En quoi les événements actuels ont-ils influencé votre art et comment soutenez-vous ce mouvement depuis la France ?

Mes œuvres parlaient des restrictions qui touchent les femmes iraniennes bien avant les manifestations actuelles. Mais mon art a évolué depuis que je suis arrivée en France : j’ai compris que je pouvais faire tout ce que je voulais – des performances, des installations artistiques, de la musique – parce que j’ai réalisé ce qu’était la liberté. Je peux exprimer la douleur que m’inspirent les restrictions imposées aux femmes là-bas, leur propre souffrance, et leur apprendre à dire non. Mes performances parlent davantage aux Européens à la lumière des événements actuels. Elles sont un moyen direct de m’adresser aux gens et ils comprennent tout de suite ce que j’ai au fond du cœur.

Par ailleurs, j’enregistre actuellement un album de chansons dans ma langue maternelle, le sistani, qui est différente de la langue perse, et qui a quasiment disparu. Dans l’histoire de cette région, aucune femme n’a jamais été autorisée à chanter. L’Atelier des artistes en exil, conscient de la nécessité de conserver une trace de cette langue avant qu’elle ne disparaisse, m’a accordé une bourse pour enregistrer cet album, sur lequel je travaille depuis un an. Ainsi, je peux à la fois montrer au monde qui nous sommes et d’où nous venons, et porter la voix des femmes du Sistan-et-Baloutchistan. J’ai également participé au grand concert donné au Trianon [théâtre parisien qui a organisé une soirée de soutien au peuple iranien en décembre dernier, ndlr]. J’ai chanté une chanson pour lui donner espoir. Nous étions tous unis sur scène – Américains, Européens, Iraniens, Afghans… – pour que notre voix soit plus forte.

Que pouvons-nous faire aujourd’hui en France pour aider les Iraniens dans leur combat ?

Les journalistes peuvent nous aider, mais aussi n’importe quel citoyen en parlant sur les réseaux sociaux de ce qui se passe. Et parce qu’ici nous sommes libres, chaque Français peut comme moi aider les Iraniens, amplifier leur voix [en Occident, ndlr], et faire comprendre au monde que l’Iran est un régime dictatorial. Je ne suis pas politique, mais je pense aussi que votre pays peut boycotter l’Iran, toutes ses activités, le commerce, toutes les personnes qui travaillent pour ce régime. Cela rend la vie plus difficile pour le peuple iranien, mais c’est nécessaire pour que les choses changent.
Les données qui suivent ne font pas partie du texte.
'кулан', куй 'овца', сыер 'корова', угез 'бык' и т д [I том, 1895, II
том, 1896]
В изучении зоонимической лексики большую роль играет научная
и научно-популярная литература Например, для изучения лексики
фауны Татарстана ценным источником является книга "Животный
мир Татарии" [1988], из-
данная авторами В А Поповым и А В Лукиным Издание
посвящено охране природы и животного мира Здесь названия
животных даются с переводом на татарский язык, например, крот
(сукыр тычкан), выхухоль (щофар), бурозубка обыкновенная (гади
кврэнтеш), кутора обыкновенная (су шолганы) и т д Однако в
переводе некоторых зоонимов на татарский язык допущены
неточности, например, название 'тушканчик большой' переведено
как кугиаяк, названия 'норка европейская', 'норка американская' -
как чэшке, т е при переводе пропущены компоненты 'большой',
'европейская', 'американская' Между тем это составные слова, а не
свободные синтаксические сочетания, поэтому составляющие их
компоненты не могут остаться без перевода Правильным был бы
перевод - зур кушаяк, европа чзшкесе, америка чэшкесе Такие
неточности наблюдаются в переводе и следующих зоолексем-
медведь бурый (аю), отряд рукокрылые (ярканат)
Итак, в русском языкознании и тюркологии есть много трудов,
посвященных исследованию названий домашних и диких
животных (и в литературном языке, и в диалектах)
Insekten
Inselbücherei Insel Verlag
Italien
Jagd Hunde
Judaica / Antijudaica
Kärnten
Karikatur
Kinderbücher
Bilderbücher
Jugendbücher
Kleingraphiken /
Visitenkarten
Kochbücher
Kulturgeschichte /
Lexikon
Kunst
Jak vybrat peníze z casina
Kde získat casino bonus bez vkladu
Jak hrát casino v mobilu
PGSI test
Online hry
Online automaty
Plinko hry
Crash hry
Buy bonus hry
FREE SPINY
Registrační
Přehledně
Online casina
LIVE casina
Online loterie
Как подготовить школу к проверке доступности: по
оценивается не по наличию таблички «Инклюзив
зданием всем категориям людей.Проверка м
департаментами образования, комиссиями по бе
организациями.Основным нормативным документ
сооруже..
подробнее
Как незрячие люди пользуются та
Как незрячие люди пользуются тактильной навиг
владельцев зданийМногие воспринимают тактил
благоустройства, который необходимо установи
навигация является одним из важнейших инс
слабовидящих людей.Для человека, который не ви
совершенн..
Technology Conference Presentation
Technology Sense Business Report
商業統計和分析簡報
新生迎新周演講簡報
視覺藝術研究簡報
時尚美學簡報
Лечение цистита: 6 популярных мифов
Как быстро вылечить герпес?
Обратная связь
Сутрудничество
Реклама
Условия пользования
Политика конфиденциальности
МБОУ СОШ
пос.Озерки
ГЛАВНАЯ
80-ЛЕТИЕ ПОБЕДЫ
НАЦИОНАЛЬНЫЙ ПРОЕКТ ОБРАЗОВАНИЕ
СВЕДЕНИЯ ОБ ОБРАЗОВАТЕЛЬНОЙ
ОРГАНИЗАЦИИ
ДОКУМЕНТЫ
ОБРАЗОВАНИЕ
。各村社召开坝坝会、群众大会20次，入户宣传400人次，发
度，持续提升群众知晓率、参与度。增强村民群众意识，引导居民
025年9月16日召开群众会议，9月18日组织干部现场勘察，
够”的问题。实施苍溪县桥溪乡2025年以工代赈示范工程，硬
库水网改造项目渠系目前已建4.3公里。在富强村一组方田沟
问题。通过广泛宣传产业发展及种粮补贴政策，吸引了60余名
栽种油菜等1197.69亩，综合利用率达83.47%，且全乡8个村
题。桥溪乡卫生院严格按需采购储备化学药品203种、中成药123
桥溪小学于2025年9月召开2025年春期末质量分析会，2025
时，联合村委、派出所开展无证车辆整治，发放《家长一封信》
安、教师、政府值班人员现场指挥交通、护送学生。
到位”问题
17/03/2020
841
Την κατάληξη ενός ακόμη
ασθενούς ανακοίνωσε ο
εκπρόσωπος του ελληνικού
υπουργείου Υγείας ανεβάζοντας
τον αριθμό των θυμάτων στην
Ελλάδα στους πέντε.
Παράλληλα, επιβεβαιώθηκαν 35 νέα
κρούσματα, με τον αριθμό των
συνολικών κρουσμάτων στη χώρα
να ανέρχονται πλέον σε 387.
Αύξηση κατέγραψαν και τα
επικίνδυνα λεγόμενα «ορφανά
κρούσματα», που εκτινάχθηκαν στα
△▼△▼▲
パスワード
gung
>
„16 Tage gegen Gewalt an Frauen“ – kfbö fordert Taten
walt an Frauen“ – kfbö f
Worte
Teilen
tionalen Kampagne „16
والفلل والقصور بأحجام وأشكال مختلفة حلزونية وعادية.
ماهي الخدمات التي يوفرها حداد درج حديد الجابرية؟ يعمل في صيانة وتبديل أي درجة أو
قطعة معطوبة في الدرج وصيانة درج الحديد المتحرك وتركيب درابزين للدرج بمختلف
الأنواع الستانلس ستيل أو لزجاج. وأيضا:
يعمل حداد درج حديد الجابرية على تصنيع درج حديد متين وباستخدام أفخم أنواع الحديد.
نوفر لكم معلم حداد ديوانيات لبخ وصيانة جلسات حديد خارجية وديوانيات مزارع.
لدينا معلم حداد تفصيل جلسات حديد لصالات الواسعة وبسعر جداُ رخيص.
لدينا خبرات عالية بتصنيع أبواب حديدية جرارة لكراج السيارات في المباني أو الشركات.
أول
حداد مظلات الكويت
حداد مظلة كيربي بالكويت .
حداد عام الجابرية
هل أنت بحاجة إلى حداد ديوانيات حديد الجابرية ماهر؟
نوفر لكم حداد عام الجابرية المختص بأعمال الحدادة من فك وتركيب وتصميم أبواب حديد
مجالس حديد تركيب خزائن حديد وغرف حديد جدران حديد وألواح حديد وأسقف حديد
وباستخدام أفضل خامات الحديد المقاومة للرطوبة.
Si le régime est renversé, envisagez-vous de rentrer dans votre patrie d’origine ?

C’est mon rêve. Comme celui de tous les réfugiés politiques iraniens ici, mais je ne sais pas encore ce que je vais faire. Si la révolution réussit, il y aura encore beaucoup à faire en Iran : des réformes économiques, politiques… Et ensuite seulement, je pourrai envisager de rentrer.